(Assignment)
Show all lines containing "siempre" from the data below.
*-*-*
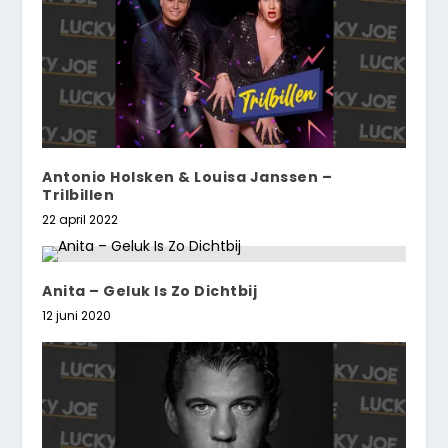
Antonio Holsken & Louisa Janssen –
Trilbillen
22 april 2022
Anita – Geluk Is Zo Dichtbij
12 juni 2020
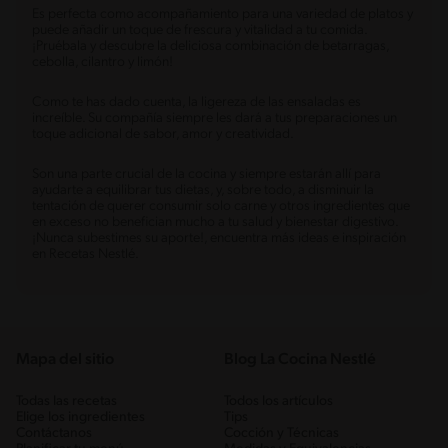
Es perfecta como acompañamiento para una variedad de platos y
puede añadir un toque de frescura y vitalidad a tu comida.
¡Pruébala y descubre la deliciosa combinación de betarragas,
cebolla, cilantro y limón!
Como te has dado cuenta, la ligereza de las ensaladas es
increíble. Su compañía siempre les dará a tus preparaciones un
toque adicional de sabor, amor y creatividad.
Son una parte crucial de la cocina y siempre estarán allí para
ayudarte a equilibrar tus dietas, y, sobre todo, a disminuir la
tentación de querer consumir solo carne y otros ingredientes que
en exceso no benefician mucho a tu salud y bienestar digestivo.
¡Nunca subestimes su aporte!, encuentra más ideas e inspiración
en Recetas Nestlé.
Mapa del sitio
Blog La Cocina Nestlé
Todas las recetas
Todos los artículos
Elige los ingredientes
Tips
Contáctanos
Cocción y Técnicas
*-*-*
(Task output)
increíble. Su compañía siempre les dará a tus preparaciones un
Son una parte crucial de la cocina y siempre estarán allí para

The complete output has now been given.